WHEREAS, on September 29, 2021, the Company issued a Convertible Note to Spring Creek Capital, LLC, a Delaware limited liability company (the Original Holder) in the Original Principal Amount of $100,000,000 (such note, as amended by the May 2022 Consent, Amendment No. 2 and Amendment No. 3 (in each case, as defined below), and any payment-in-kind notes issued thereunder referred to collectively herein as the Note);
WHEREAS, on May 1, 2022, the Original Holder transferred its rights and obligations under the Note to the Holder pursuant to that certain Joinder Agreement, dated as of May 1, 2022, by and among the Company, the Original Holder and the Holder;
WHEREAS, on May 5, 2022, the Company and the Holder entered into that certain Consent to New Debt and Amendment to Convertible Note (the May 2022 Consent), whereby certain provisions of the Note were amended;
WHEREAS, on February 13, 2023, the Company and the Holder entered into that certain Amendment No. 2 to Convertible Note (the Amendment No. 2), whereby certain provisions of the Note were amended;
WHEREAS, on March 25, 2024, the Company and the Holder entered into that certain Amendment No. 3 to Convertible Note (the Amendment No. 3), whereby certain provisions of the Note were amended; and
WHEREAS, accordingly, on the date hereof, the Company and the Holder desire to further amend the Note as set forth herein.
NOW, THEREFORE, in consideration of the rights and obligations contained herein, and for other good and valuable consideration, the receipt and sufficiency of which are hereby acknowledged, the parties hereto agree as follows:
Section 1. The restrictive legend included on the face of the Note is amended to delete the second paragraph thereto, such that the amended legend shall read in its entirety as follows:
NEITHER THE ISSUANCE AND SALE OF THE SECURITIES REPRESENTED BY THIS CERTIFICATE NOR THE SECURITIES INTO WHICH THESE SECURITIES ARE CONVERTIBLE HAVE BEEN REGISTERED UNDER THE SECURITIES ACT OF 1933, AS AMENDED, OR APPLICABLE STATE SECURITIES LAWS. TRANSFER OF THESE SECURITIES AND THE SECURITIES INTO WHICH THESE SECURITIES ARE
CONVERTIBLE IS PROHIBITED, EXCEPT IN ACCORDANCE WITH THE PROVISIONS OF REGULATION S, PURSUANT TO REGISTRATION UNDER THE SECURITIES ACT, OR PURSUANT TO AN AVAILABLE EXEMPTION FROM REGISTRATION UNDER THE SECURITIES ACT. HEDGING TRANSACTIONS MAY NOT BE CONDUCTED UNLESS IN COMPLIANCE WITH THE SECURITIES ACT.
Section 2. Section 13 of the Note is hereby deleted in its entirety and replaced by the following:
13. Transfer Restriction.
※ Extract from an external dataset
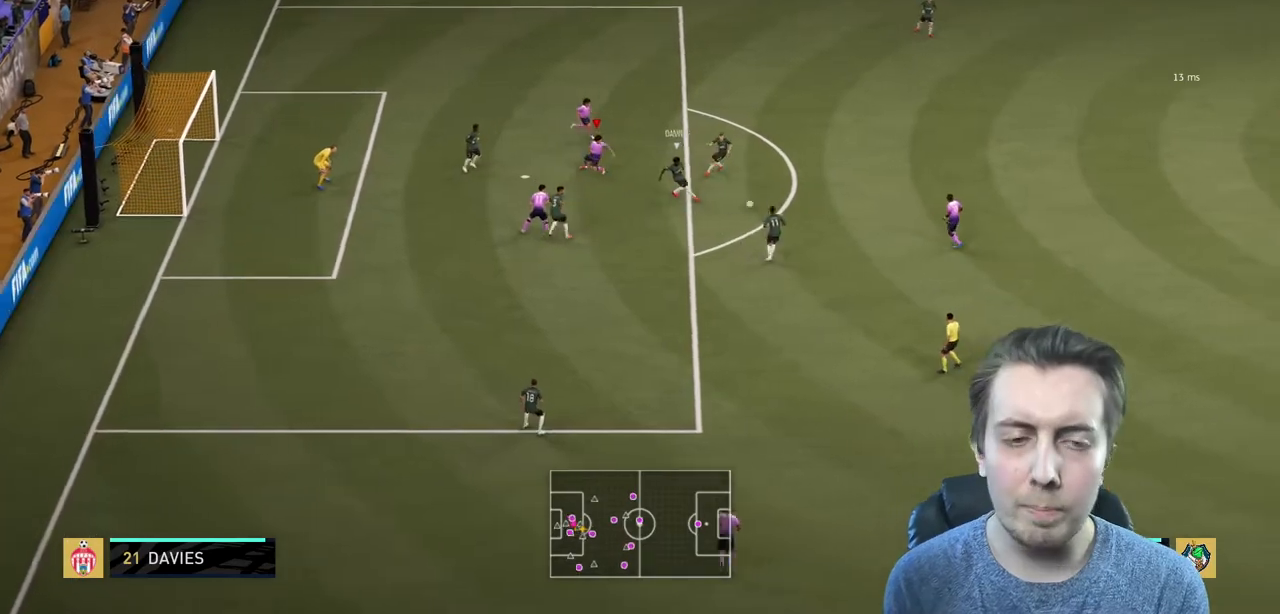
{"buttons": ["R2"], "left_stick": "up-right", "right_stick": "center", "events": [[134, "left_stick", "up-right"]]}
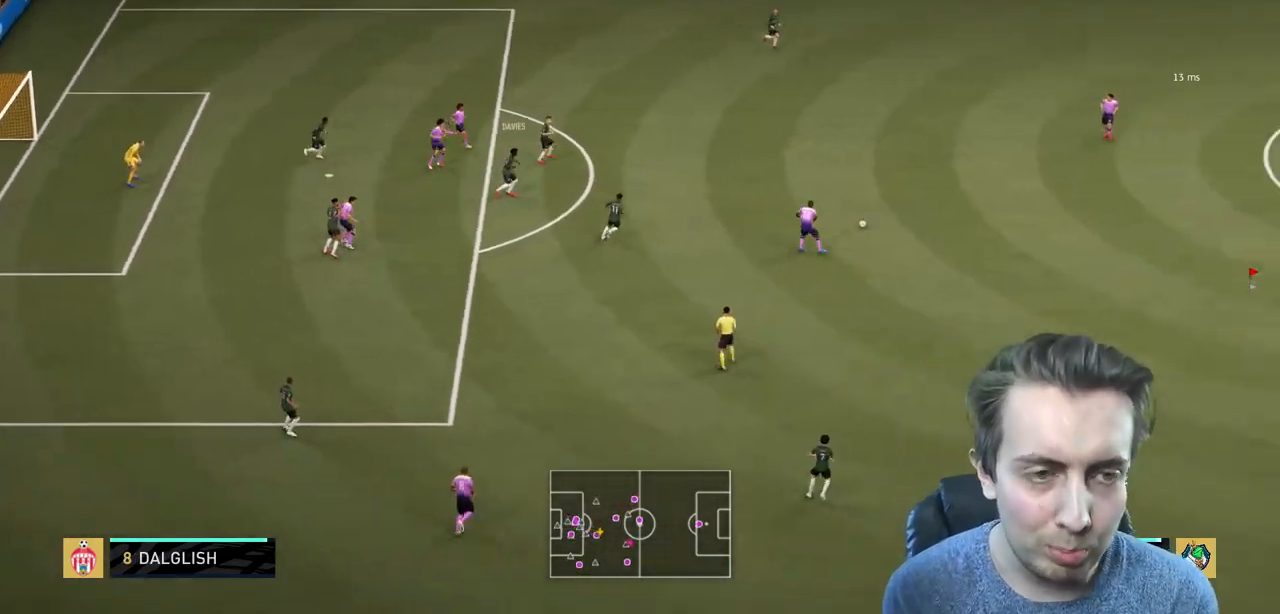
{"buttons": ["R2"], "left_stick": "left", "right_stick": "center", "events": [[200, "left_stick", "left"]]}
This Note may not be offered, sold, assigned or transferred (including through hedging or derivative transactions) by the Holder other than to one or more Permitted Transferees in accordance with the provisions of Regulation S of the Securities Act or pursuant to registration under the Securities Act or an available exemption therefrom.
Section 3. References to a registered holder or registered holders in the Note shall be replaced by references to a holder or holders, respectively.
Section 4. This Amendment amends the Note and shall be effective upon its execution and delivery by the parties hereto. On the date hereof, the Company shall reissue a certificated Note to Holder reflecting all amendments to the Note through the date hereof, and reflecting the accreted principal amount of the Note, inclusive of all PIK Amounts through the most recent Interest Date preceding the date hereof.
Section 5. Except as expressly amended by this Amendment, the Note shall continue in full force and effect and is hereby ratified and confirmed and this Amendment will not constitute any other modification, amendment or waiver to the Note. None of the obligations of the parties under the Note are discharged by this Amendment, and this Amendment does not result in a novation, rescission, extinguishment, accord and satisfaction of the Note nor does it result in a new obligation or the substitution of any loan for the Note. The obligations of the parties to the Note will continue in force unamended, except as specifically amended hereby.
Section 6. On and after the date hereof, each reference in the Note to this Note, hereunder, hereof, herein or words of like import referring to the Note, and each reference in any other document relating to the Note, thereunder, thereof, or words of like import referring to the Note, means and references the Note as amended hereby.
Section 7. Each party hereby represents to the other parties hereto that this Amendment has been duly authorized, executed and delivered by such party and constitutes a valid and binding obligation of such party enforceable against such party in accordance with its terms.
Section 8. The terms of Section 23 of the Original Note are hereby incorporated into this Amendment as if fully set forth herein.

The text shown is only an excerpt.